Corrupted Wish Game III

Welp, no mod moved the one I rezzed over in the Game Room (since it predated this subforum), so starting a new one.

Try to humorously corrupt the previous wish, then provide a wish of yours,

I wish Donald Trump would be incapable of saying anything other than “Bork bork bork!” no matter what he really intends to say.

Conway and Spicer declare that nothing’s wrong and those “in the know” understand what it means. Fox News declares it genius. The Republican senators line up and follow along. Pence grins like a brain damaged mule. Trump is reelected for a second term.
I wish that I was in better shape.

nm

In honor of Earth Day, you are now an oblate spheroid.

I wish my hair would stay the same length it is now.

Frankly, IG, your Trump scenario is not a corruption. :smiley:

Poof! You are, Now and Forever, permanently bald.
I wish the Justice League movie will be as good as the Wonder Woman film.

The Justice League will consist of Wonder Woman, period.

Whatever happens to me happens to you doubly.

You are just as smart as you are now.

I want a package of Flakey Flix.

You get a package…from the last batch they made before discontinuing them.

I want a healthy and happy Karen Carpenter back.

Which are still fresh.

She’s still dead… and can outrun you in pursuit of braaiiins!

I want the unreleased recordings of Jim Croce.

You have the unreleased recordings of Jim Croce–unreleased for good reason since he decided he didn’t want to sing in Tiny Tim’s style after all.

I want a copy of Shakespeare’s lost play, Cardenio.

You get a copy of Cardenio, all right, but other than the title it’s in a code which even the NSA can’t figure out.

I want to be a billionaire and in excellent health, respected and admired by all.

You are locked and sealed inside a glass vault in the middle of Wall Street (so none of those nasty carcinogens can ever get to you), with all the money and admiring eyes you could ever want.

I want to bring my one true love back from the edge of oblivion.

She puts the game Oblivion back on the shelf and invests her life savings in the online Star Citizen game and Elio Motors.

I want everyone in the world to become severely allergic to cigarettes.

Everyone becomes allergic to cigarettes.
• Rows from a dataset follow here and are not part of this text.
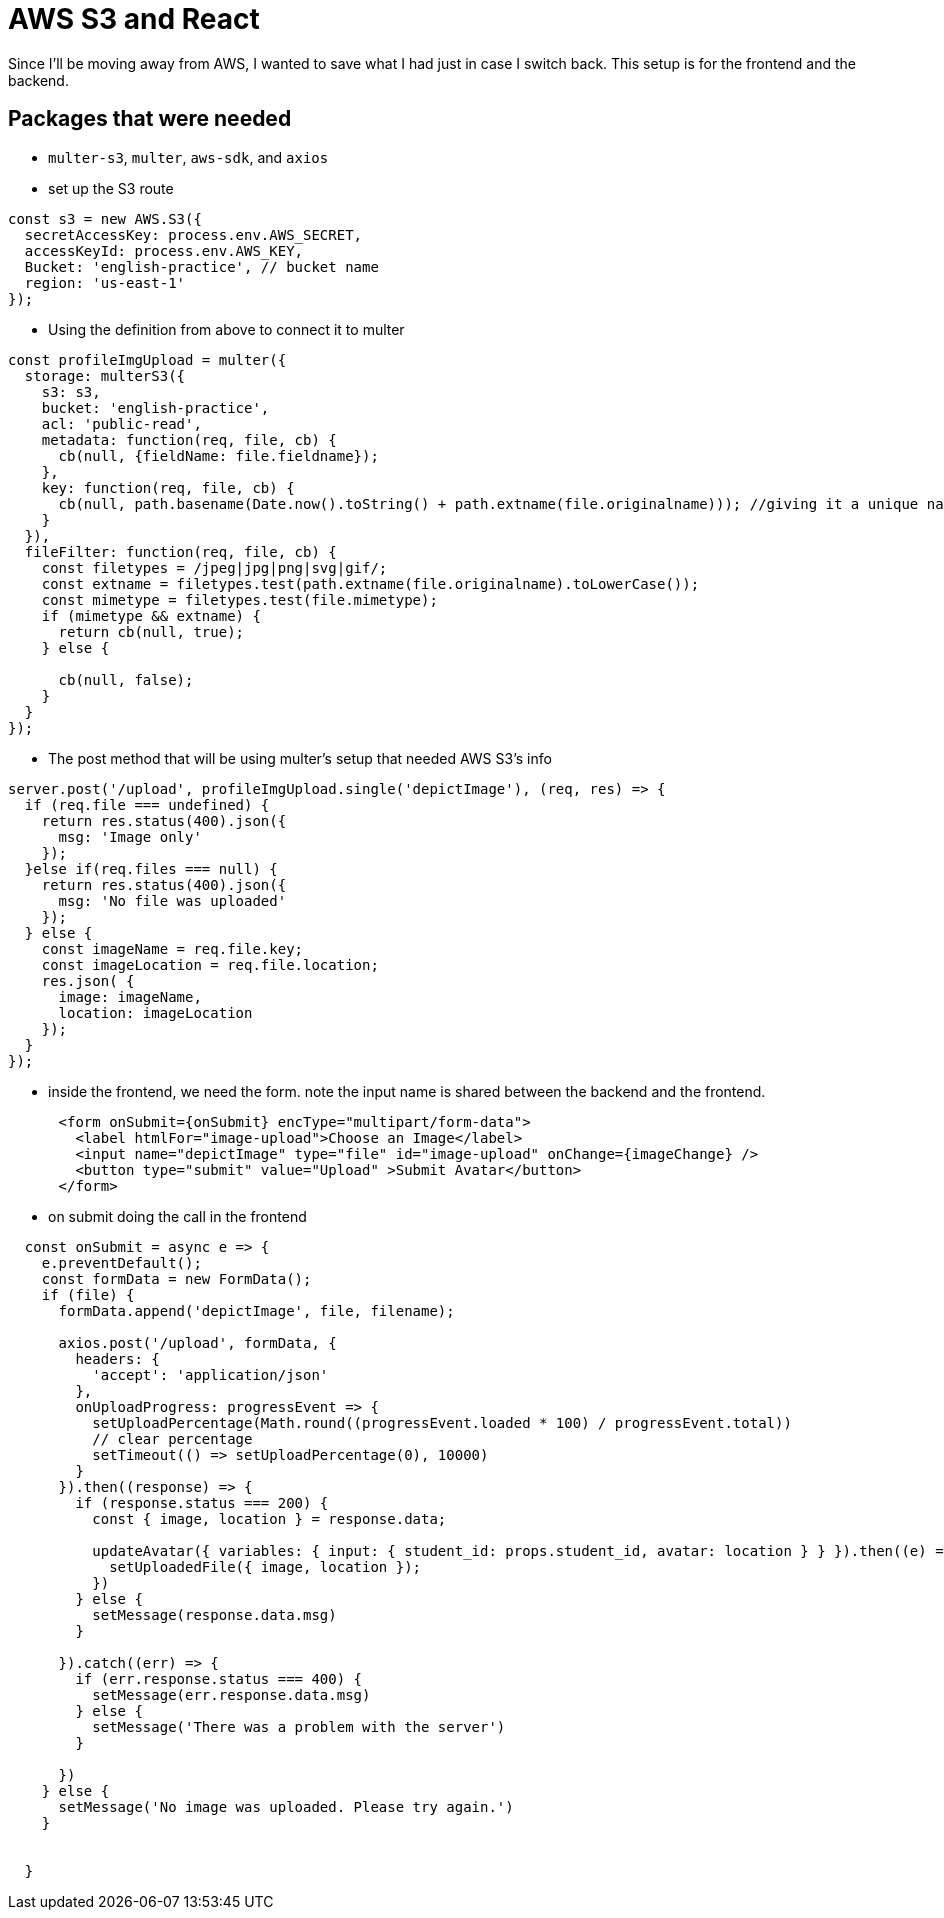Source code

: = AWS S3 and React

Since I'll be moving away from AWS, I wanted to save what I had just in case I switch back. This setup is for the frontend and the backend.

== Packages that were needed

* `multer-s3`, `multer`, `aws-sdk`, and `axios`

* set up the S3 route

----
const s3 = new AWS.S3({
  secretAccessKey: process.env.AWS_SECRET,
  accessKeyId: process.env.AWS_KEY,
  Bucket: 'english-practice', // bucket name
  region: 'us-east-1'
});
----

* Using the definition from above to connect it to multer 

----

const profileImgUpload = multer({
  storage: multerS3({
    s3: s3, 
    bucket: 'english-practice',
    acl: 'public-read',
    metadata: function(req, file, cb) {
      cb(null, {fieldName: file.fieldname});
    },
    key: function(req, file, cb) {
      cb(null, path.basename(Date.now().toString() + path.extname(file.originalname))); //giving it a unique name
    }
  }), 
  fileFilter: function(req, file, cb) {
    const filetypes = /jpeg|jpg|png|svg|gif/;
    const extname = filetypes.test(path.extname(file.originalname).toLowerCase());
    const mimetype = filetypes.test(file.mimetype);
    if (mimetype && extname) {
      return cb(null, true);
    } else {

      cb(null, false);
    }
  }
});

----

* The post method that will be using multer's setup that needed AWS S3's info

----

server.post('/upload', profileImgUpload.single('depictImage'), (req, res) => {
  if (req.file === undefined) {
    return res.status(400).json({
      msg: 'Image only'
    });
  }else if(req.files === null) {
    return res.status(400).json({
      msg: 'No file was uploaded'
    });
  } else {
    const imageName = req.file.key; 
    const imageLocation = req.file.location; 
    res.json( {
      image: imageName, 
      location: imageLocation
    });
  }
});
----

* inside the frontend, we need the form. note the input name is shared between the backend and the frontend.

----
      <form onSubmit={onSubmit} encType="multipart/form-data">
        <label htmlFor="image-upload">Choose an Image</label>
        <input name="depictImage" type="file" id="image-upload" onChange={imageChange} />
        <button type="submit" value="Upload" >Submit Avatar</button>
      </form>
----

* on submit doing the call in the frontend 

----
  const onSubmit = async e => {
    e.preventDefault();
    const formData = new FormData();
    if (file) {
      formData.append('depictImage', file, filename);

      axios.post('/upload', formData, {
        headers: {
          'accept': 'application/json'
        },
        onUploadProgress: progressEvent => {
          setUploadPercentage(Math.round((progressEvent.loaded * 100) / progressEvent.total))
          // clear percentage
          setTimeout(() => setUploadPercentage(0), 10000)
        }
      }).then((response) => {
        if (response.status === 200) {
          const { image, location } = response.data;

          updateAvatar({ variables: { input: { student_id: props.student_id, avatar: location } } }).then((e) => {
            setUploadedFile({ image, location });
          })
        } else {
          setMessage(response.data.msg)
        }

      }).catch((err) => {
        if (err.response.status === 400) {
          setMessage(err.response.data.msg)
        } else {
          setMessage('There was a problem with the server')
        }

      })
    } else {
      setMessage('No image was uploaded. Please try again.')
    }


  }
----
Unfortunately, for some unknown meteorological reason it starts raining tobacco products.

I want a dish of frogurt with sprinkles.

Throws frogs and yogurt into a blender Tops with sprinkles.

I wish for world peace.

I am absolute ruler of the world, with people wanting to obey my every wish.

I am absolute ruler of the world, with people wanting to obey my every wish.

:smiley:

My army of heavily armed Pepperbots insist that I am absolute ruler of the world, with androids wanting to obey my every wish.

I wish Hillary Clinton would go into retirement.

Hillary buys Big O Tires.

I want a new truck.

A new truck accidentally falls from a cargo plane passing overhead, landing on your garage and smashing itself and the garage to smithereens. But it’s yours!

I wish I wrote an original, bestselling song that everyone loved and that earned me a lot of money.

Here ya go: Elendil’s Air. Be aware that you will be expected to perform it before a crowd of devoted fans every night for the rest of your life, though.
I wish I had more vim, vigor and get-up-and-go.